Tradition wird bei Schalke großgeschrieben. Schon in den 60er-Jahren wurde das Team ins Leben gerufen. Wir versuchen die Tradition fortzuführen und den Verein im In- und Ausland zu repräsentieren, wenn wir etwa von Fanclubs und bei Jubiläen eingeladen sind. Wir sind wegen des früheren Schalke-Sponsors Gazprom schon nach Russland gereist. Im Mai waren wir gerade in Polen, wo wir auch die Gedenkstätte Auschwitz besucht haben.

Ihr Verein ist zurück in der Bundesliga. Wie gut sehen Sie den FC Schalke für die neue Saison aufgestellt?

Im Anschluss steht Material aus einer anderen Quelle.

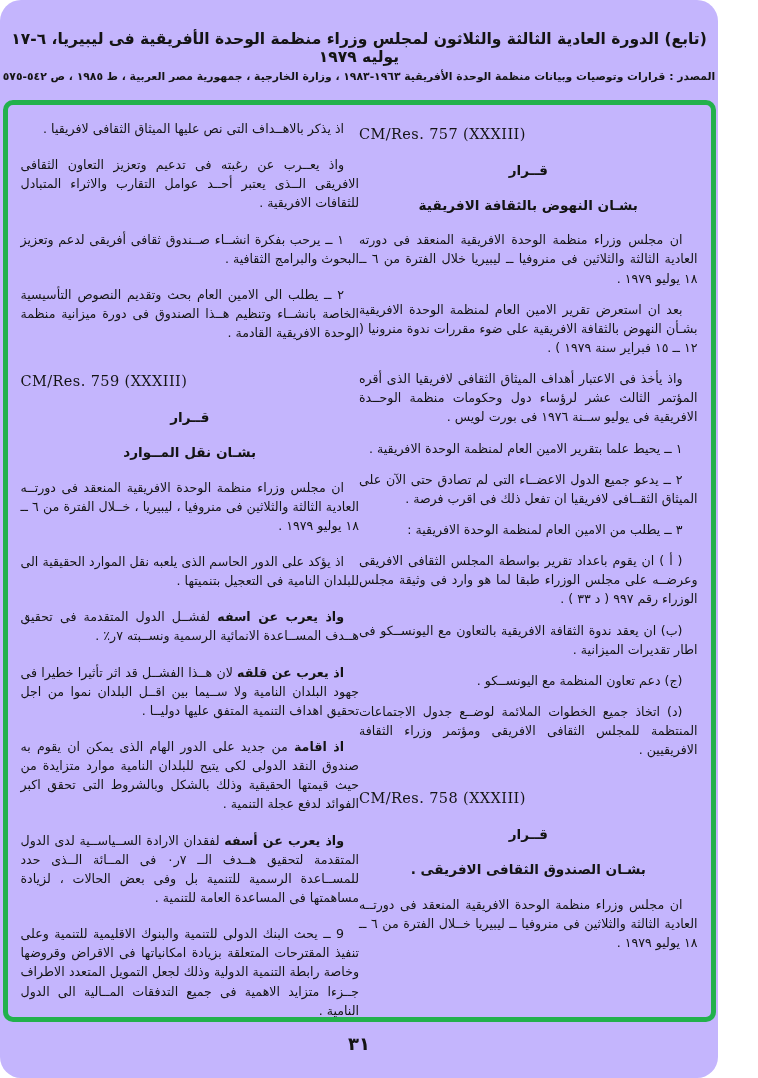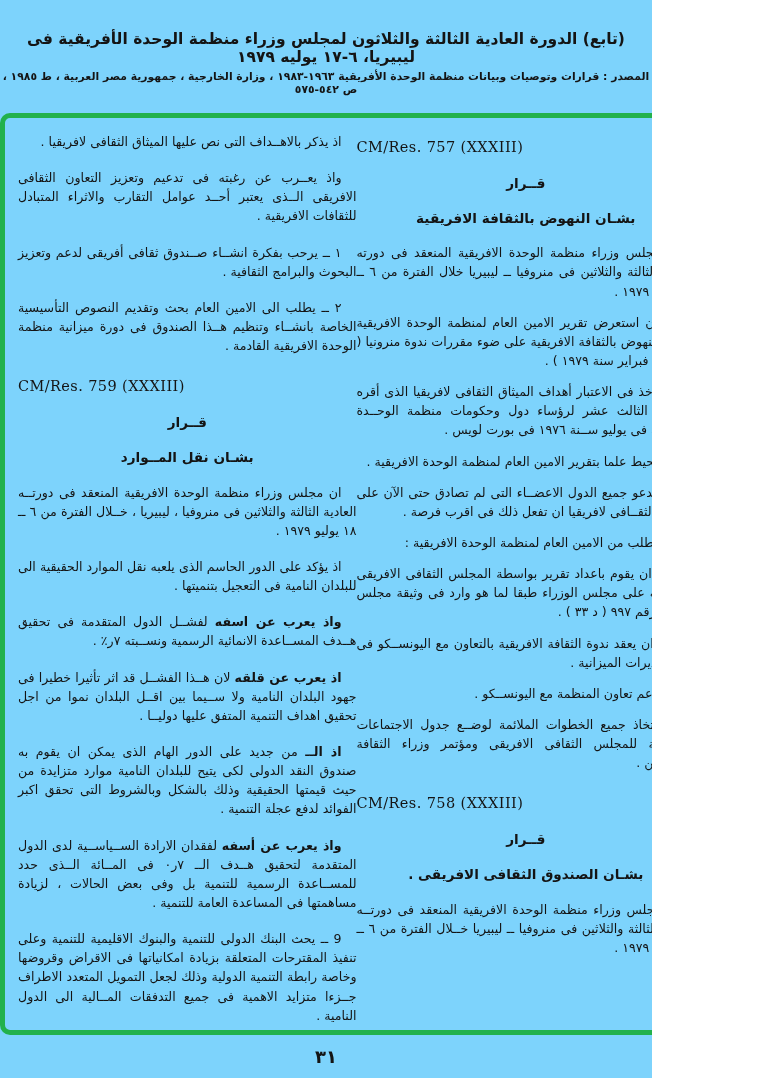--- a/index.html
+++ b/index.html
@@ -1,31 +1,31 @@
 <!DOCTYPE html>
 <html lang="ar"><head>
 <meta charset="utf-8">
 <style>
   html,body { margin:0; padding:0; background:#ffffff; }
   body { width:758px; height:1078px; font-family:"DejaVu Sans", sans-serif; color:#141414; }
-  .page { position:relative; width:652px; height:1078px; background:#7dd3fc; overflow:hidden; }
+  .page { position:relative; width:718px; height:1078px; background:#c4b5fd; overflow:hidden;border-radius:21px; }
 
   .header { text-align:center; padding-top:30px; direction:rtl; }
   .header-line1 { font-weight:bold; font-size:15.5px; letter-spacing:0.2px; }
   .header-line2 { font-weight:bold; font-size:10.8px; margin-top:4px; }
 
   .content-box { box-sizing:border-box; width:713px; height:922px; margin:17px auto 0;
                  border:5px solid #22b14c; border-radius:10px; padding:14px 13px 10px;
                  overflow:hidden; background:transparent; }
   .cols { display:flex; height:100%; }
   .col { flex:1 1 0; direction:rtl; text-align:justify; font-size:12.6px; line-height:1.52; }
 
   .res-id { direction:ltr; text-align:left; font-family:"DejaVu Serif", serif;
             font-size:14.5px; letter-spacing:0.4px; margin:4px 0 6px; }
-  .res-id.gap-top { margin-top:20px; }
+  .res-id.gap-top { margin-top:28px; }
   .heading-center { text-align:center; font-weight:bold; font-size:13.6px; margin:15px 0 14px; }
   .subject-center { text-align:center; font-weight:bold; font-size:13.6px; margin:0 0 15px; }
 
   .para { margin:0 0 12px; text-indent:15px; }
   .col-left .para { margin-bottom:17px; }
   .lead { font-weight:bold; }
 
   .page-num { text-align:center; font-weight:bold; font-size:18px; margin-top:11px; direction:rtl; }
 </style>
 </head>
@@ -48,21 +48,21 @@
         <p class="para"><b class="lead"></b><span>٢ ــ يطلب الى الامين العام بحث وتقديم النصوص التأسيسية الخاصة بانشــاء وتنظيم هــذا الصندوق فى دورة ميزانية منظمة الوحدة الافريقية القادمة .</span></p>
 
         <div class="res-id gap-top">CM/Res. 759 (XXXIII)</div>
         <div class="heading-center">قــرار</div>
         <div class="subject-center">بشـان نقل المــوارد</div>
 
         <p class="para"><b class="lead"></b><span>ان مجلس وزراء منظمة الوحدة الافريقية المنعقد فى دورتــه العادية الثالثة والثلاثين فى منروفيا ، ليبيريا ، خــلال الفترة من ٦ ــ ١٨ يوليو ١٩٧٩ .</span></p>
         <p class="para"><b class="lead"></b><span>اذ يؤكد على الدور الحاسم الذى يلعبه نقل الموارد الحقيقية الى للبلدان النامية فى التعجيل بتنميتها .</span></p>
         <p class="para"><b class="lead">واذ يعرب عن اسفه</b><span> لفشــل الدول المتقدمة فى تحقيق هــدف المســاعدة الانمائية الرسمية ونســبته ٧ر٪ .</span></p>
         <p class="para"><b class="lead">اذ يعرب عن قلقه</b><span> لان هــذا الفشــل قد اثر تأثيرا خطيرا فى جهود البلدان النامية ولا ســيما بين اقــل البلدان نموا من اجل تحقيق اهداف التنمية المتفق عليها دوليــا .</span></p>
-        <p class="para"><b class="lead">اذ الــ</b><span> من جديد على الدور الهام الذى يمكن ان يقوم به صندوق النقد الدولى لكى يتيح للبلدان النامية موارد متزايدة من حيث قيمتها الحقيقية وذلك بالشكل وبالشروط التى تحقق اكبر الفوائد لدفع عجلة التنمية .</span></p>
+        <p class="para"><b class="lead">اذ اقامة</b><span> من جديد على الدور الهام الذى يمكن ان يقوم به صندوق النقد الدولى لكى يتيح للبلدان النامية موارد متزايدة من حيث قيمتها الحقيقية وذلك بالشكل وبالشروط التى تحقق اكبر الفوائد لدفع عجلة التنمية .</span></p>
         <p class="para"><b class="lead">واذ يعرب عن أسفه</b><span> لفقدان الارادة الســياســية لدى الدول المتقدمة لتحقيق هــدف الــ ٧ر٠ فى المــائة الــذى حدد للمســاعدة الرسمية للتنمية بل وفى بعض الحالات ، لزيادة مساهمتها فى المساعدة العامة للتنمية .</span></p>
         <p class="para"><b class="lead"></b><span>9 ــ يحث البنك الدولى للتنمية والبنوك الاقليمية للتنمية وعلى تنفيذ المقترحات المتعلقة بزيادة امكانياتها فى الاقراض وقروضها وخاصة رابطة التنمية الدولية وذلك لجعل التمويل المتعدد الاطراف جــزءا متزايد الاهمية فى جميع التدفقات المــالية الى الدول النامية .</span></p>
       </div>
 
       <div class="col col-right">
         <div class="res-id">CM/Res. 757 (XXXIII)</div>
         <div class="heading-center">قــرار</div>
         <div class="subject-center">بشـان النهوض بالثقافة الافريقية</div>
 
         <p class="para"><b class="lead"></b><span>ان مجلس وزراء منظمة الوحدة الافريقية المنعقد فى دورته العادية الثالثة والثلاثين فى منروفيا ــ ليبيريا خلال الفترة من ٦ ــ ١٨ يوليو ١٩٧٩ .</span></p>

Neue Spieler wie Torhüter Alexander Schwolow, Ibrahima Cissé oder Tom Krauß müssen sich jetzt erst mal finden und sich einen Namen machen. Schön wäre es, wenn der neue Coach Frank Kramer, der auch noch nicht den großen Namen hat, irgendwann als großer Trainer gehen würde. Vielleicht nach zehn Jahren. Das brächte endlich mal Kontinuität auf der Trainerposition. Und das ist eine große Kunst auf Schalke, über mehrere Jahre einen Cheftrainer zu haben. Daran wird man aber gemessen.

Was trauen Sie den Profis in Königsblau zu?

Das Ziel ist klar der Klassenerhalt. Alles andere ist untergeordnet und wäre übertrieben.

Wie beurteilen Sie den Poker um Topstürmer Robert Lewandowski, der von Ihrem ehemaligen Club FC Bayern zum FC Barcelona wechseln möchte?

Keiner hätte gedacht, dass sich der Fall Lewandowski so entwickelt. Da hat der Verein unterschätzt, wie wichtig es ist, mit dem Spieler persönliche Gespräche über seine Ziele zu führen. Wenn man den weltbesten Fußballer in seinen Reihen hat und dieser trotz bestehenden Vertrags weg will, dann kann nicht alles super sein. Das kann man nicht nur mit der Sonne in Barcelona erklären. Das Problem hat natürlich nicht nur der FC Bayern, sondern alle absoluten Topmannschaften weltweit. Da muss man eine Strategie finden, die für alle passt. Ich denke, dass sich beide Seiten bei einer Ablösesumme von 50 Millionen Euro treffen werden. Dann war Lewandowski eine super Investition – und der Spieler kann sich am Ende seiner Karriere seinen Traum erfüllen. Dass er diesen Traum hat, kann ich verstehen. Ich glaube aber nicht, dass er mit Barcelona an die Erfolge herankommen wird, die er mit den Bayern gefeiert hat.

Wie werden Sie den deutschen Profifußball in der kommenden Saison begleiten?
Ich werde wieder als Experte für n-tv und den Fernsehsender RTL sowie als Kolumnist für den „kicker“ tätig sein. Vielleicht bin ich zur WM auch fürs ARD-Frühstücksfernsehen im Einsatz. Da bin ich noch in der Findung. Die Gespräche laufen gerade an.

Was verbinden Sie mit der Region Osnabrück?

Ich habe in der Saison 1983/84 in der 2. Bundesliga mit Schalke beim VfL Osnabrück gespielt. Ich erinnere mich an ein kleines Stadion mit super Stimmung. Und ich bin im Raum Osnabrück mal zum Grünkohlkönig des Fußballkreises ernannt worden. Grünkohl bereite ich auch selber zu. Mein Vater hat das Gemüse schon vor 30 Jahren eigens angepflanzt. Nach dem Spiel in Ostercappeln werden wir aber wohl eher Schnitzel oder Ähnliches essen. Ich bin gespannt auf Samstag.